Monday 3 October 2011

Far Dance Thrilling


Through the cotillion of hours two strangers met and met
and
would your music have fractured like the glass of the
screen,
    and would you have
                         gasped
                              as I kissed you
              there
                                       and there?
Wondering what your hair smells like fresh from the
shower or the
    grains of your skin pressed backwards and up.
         Can you exonerate me for letting you go
and for dancing with you under clouds and rain and
    what does it matter if I let you?
                                      Go
Stars and explosions and yellow confessions crossing
      Crucified decorated in yellow late at night on amber
screens,
                                               moved me.
      We wrote on the electrified walls and Jung synchronicity
           and Jung exciting motion,
            Brownian reflex motions,
              charged strings pulling the universal
                   fabric pulled us too.
      Willing, thrilling, cursor for cursor
we never met and the dancing was sweat, sweaty motion
      that leads nowhere pacing around and around electric
walls
      forever and nevermore words.  Worlds.
Will you forgive me for being your friend?
      Will you permit me to say it’s all right, to desire
            another’s arms provide you where I had aspired for
mine?
Pleasure that motion of words to continue without the
sweet sweaty
dancing,
      and what matters the sweetness when we never even
                                                        met?




By Daniel J. Bishop

Copyright © 1994, 1997, 2008, and 2011 Daniel J. Bishop
All Rights Reserved

This poem first appeared in Pandora's Box (ed. Mellissa Last) in the Fall 1994 issue.  It was scheduled to appear in a "Best Of" issue of Pandora's Box, which, as far as I am aware, never came to pass.  It was reprinted in the Sangreal Limited Edition chapbook.

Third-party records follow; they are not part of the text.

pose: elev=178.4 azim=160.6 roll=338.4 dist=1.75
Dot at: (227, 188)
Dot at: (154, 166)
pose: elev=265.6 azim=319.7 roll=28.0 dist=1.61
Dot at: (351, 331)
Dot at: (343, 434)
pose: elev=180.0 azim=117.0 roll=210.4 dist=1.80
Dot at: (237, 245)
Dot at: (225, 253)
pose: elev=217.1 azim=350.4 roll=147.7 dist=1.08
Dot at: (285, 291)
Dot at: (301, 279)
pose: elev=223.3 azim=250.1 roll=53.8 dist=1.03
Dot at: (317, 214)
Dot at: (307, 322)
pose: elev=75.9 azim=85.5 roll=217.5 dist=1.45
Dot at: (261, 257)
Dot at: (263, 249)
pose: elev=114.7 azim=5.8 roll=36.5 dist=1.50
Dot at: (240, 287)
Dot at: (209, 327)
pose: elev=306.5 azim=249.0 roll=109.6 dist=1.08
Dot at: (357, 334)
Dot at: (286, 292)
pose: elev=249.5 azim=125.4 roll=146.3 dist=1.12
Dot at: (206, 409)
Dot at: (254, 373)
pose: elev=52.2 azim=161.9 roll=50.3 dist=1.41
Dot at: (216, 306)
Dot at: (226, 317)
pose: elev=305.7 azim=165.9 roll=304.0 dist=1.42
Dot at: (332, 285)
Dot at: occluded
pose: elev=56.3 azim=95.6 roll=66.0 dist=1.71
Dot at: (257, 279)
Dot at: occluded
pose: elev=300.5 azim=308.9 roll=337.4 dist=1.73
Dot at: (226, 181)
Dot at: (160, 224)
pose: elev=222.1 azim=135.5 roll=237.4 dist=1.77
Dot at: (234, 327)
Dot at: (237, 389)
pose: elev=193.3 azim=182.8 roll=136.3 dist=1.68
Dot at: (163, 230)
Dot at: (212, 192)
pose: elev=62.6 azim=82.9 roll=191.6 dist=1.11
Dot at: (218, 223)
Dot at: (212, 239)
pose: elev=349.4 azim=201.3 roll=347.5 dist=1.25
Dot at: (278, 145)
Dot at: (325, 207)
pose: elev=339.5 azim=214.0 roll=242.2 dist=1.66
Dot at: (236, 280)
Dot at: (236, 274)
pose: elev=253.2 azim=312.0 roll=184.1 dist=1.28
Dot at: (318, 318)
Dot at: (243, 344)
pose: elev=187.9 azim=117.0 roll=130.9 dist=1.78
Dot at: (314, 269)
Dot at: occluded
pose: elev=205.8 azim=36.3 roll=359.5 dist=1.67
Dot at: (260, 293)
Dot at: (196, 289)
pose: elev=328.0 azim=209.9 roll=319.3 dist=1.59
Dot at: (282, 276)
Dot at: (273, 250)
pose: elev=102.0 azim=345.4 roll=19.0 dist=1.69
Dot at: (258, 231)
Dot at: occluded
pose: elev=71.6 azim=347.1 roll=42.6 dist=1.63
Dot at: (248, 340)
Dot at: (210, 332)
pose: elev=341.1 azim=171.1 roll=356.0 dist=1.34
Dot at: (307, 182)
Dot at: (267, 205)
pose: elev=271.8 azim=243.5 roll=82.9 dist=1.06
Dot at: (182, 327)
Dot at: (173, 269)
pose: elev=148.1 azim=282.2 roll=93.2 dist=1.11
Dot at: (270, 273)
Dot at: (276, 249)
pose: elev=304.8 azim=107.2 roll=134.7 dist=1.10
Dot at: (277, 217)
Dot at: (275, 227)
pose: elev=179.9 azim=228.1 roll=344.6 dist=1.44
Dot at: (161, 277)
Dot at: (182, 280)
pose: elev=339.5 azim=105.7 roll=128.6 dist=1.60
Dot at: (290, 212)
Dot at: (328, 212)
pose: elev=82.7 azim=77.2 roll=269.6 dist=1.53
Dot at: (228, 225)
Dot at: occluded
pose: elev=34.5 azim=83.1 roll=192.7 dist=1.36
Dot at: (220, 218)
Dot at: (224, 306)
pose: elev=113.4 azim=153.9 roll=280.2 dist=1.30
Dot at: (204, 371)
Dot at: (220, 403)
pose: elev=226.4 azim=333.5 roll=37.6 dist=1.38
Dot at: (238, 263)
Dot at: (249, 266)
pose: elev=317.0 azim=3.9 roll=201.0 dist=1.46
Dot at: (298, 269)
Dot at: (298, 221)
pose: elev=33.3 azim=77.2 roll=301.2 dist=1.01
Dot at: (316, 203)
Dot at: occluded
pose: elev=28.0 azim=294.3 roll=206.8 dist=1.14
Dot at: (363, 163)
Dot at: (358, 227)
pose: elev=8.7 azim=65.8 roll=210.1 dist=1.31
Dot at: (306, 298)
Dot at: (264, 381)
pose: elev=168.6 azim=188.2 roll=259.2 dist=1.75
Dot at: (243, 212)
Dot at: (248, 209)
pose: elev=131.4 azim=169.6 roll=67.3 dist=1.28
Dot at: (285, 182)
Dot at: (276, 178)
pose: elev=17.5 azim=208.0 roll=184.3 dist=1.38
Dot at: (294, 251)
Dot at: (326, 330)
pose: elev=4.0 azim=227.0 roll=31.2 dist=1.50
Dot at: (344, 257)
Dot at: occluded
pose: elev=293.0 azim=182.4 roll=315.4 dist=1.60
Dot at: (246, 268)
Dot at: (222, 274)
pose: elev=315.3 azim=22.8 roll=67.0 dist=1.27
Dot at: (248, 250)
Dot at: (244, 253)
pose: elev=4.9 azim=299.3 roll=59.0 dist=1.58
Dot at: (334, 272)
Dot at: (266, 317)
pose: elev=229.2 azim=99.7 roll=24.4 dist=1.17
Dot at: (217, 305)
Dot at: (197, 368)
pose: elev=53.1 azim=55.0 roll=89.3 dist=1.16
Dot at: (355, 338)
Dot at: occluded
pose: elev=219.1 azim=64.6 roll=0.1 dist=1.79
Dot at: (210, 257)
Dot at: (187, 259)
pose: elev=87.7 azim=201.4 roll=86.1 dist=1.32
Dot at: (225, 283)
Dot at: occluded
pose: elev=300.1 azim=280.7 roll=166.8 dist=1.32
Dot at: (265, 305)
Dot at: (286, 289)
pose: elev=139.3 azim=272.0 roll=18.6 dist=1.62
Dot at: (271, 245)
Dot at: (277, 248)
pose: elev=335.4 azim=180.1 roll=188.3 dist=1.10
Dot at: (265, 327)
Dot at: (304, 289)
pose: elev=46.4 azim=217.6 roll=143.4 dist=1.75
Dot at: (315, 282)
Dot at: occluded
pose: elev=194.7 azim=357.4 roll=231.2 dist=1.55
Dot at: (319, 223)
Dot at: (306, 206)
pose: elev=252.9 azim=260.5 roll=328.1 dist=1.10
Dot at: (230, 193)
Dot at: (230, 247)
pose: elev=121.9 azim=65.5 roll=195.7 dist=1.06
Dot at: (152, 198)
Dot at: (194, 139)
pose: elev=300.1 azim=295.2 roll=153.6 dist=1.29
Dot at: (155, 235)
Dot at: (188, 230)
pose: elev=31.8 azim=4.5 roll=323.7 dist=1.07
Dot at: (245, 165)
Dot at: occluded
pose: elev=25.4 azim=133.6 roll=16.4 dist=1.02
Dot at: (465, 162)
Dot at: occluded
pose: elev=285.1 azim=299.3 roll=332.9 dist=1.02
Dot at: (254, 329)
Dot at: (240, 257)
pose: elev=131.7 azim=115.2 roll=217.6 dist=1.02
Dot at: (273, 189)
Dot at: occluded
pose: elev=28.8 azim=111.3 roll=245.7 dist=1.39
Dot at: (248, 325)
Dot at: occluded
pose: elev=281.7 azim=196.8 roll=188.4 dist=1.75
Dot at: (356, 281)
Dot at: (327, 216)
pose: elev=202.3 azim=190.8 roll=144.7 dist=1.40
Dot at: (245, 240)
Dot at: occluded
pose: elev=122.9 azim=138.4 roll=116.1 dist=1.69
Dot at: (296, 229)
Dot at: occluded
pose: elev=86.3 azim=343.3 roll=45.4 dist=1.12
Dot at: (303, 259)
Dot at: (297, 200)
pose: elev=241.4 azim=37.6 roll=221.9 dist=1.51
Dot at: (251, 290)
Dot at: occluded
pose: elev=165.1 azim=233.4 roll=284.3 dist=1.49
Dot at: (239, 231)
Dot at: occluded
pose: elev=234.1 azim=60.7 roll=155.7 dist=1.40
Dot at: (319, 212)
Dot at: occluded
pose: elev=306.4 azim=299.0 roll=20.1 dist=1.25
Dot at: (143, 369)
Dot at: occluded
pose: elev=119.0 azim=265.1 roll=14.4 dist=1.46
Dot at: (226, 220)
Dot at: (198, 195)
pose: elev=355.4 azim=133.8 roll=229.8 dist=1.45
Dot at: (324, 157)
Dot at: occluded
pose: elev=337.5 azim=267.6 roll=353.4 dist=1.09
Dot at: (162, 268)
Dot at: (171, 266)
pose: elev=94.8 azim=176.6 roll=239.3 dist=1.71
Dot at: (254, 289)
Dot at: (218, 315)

The poem is about the nature of Internet/computer bulletin board relationships.  Naturally, times have changed since it was written, and the computer can now supply far more than a monochrome amber experience!  And we can share more than mere words, instantaneously, across the aether.  We still have the cursor for chatrooms and instant messaging, though, and I think that the general gist of the poem remains true.  


What matters the sweetness when we never even met?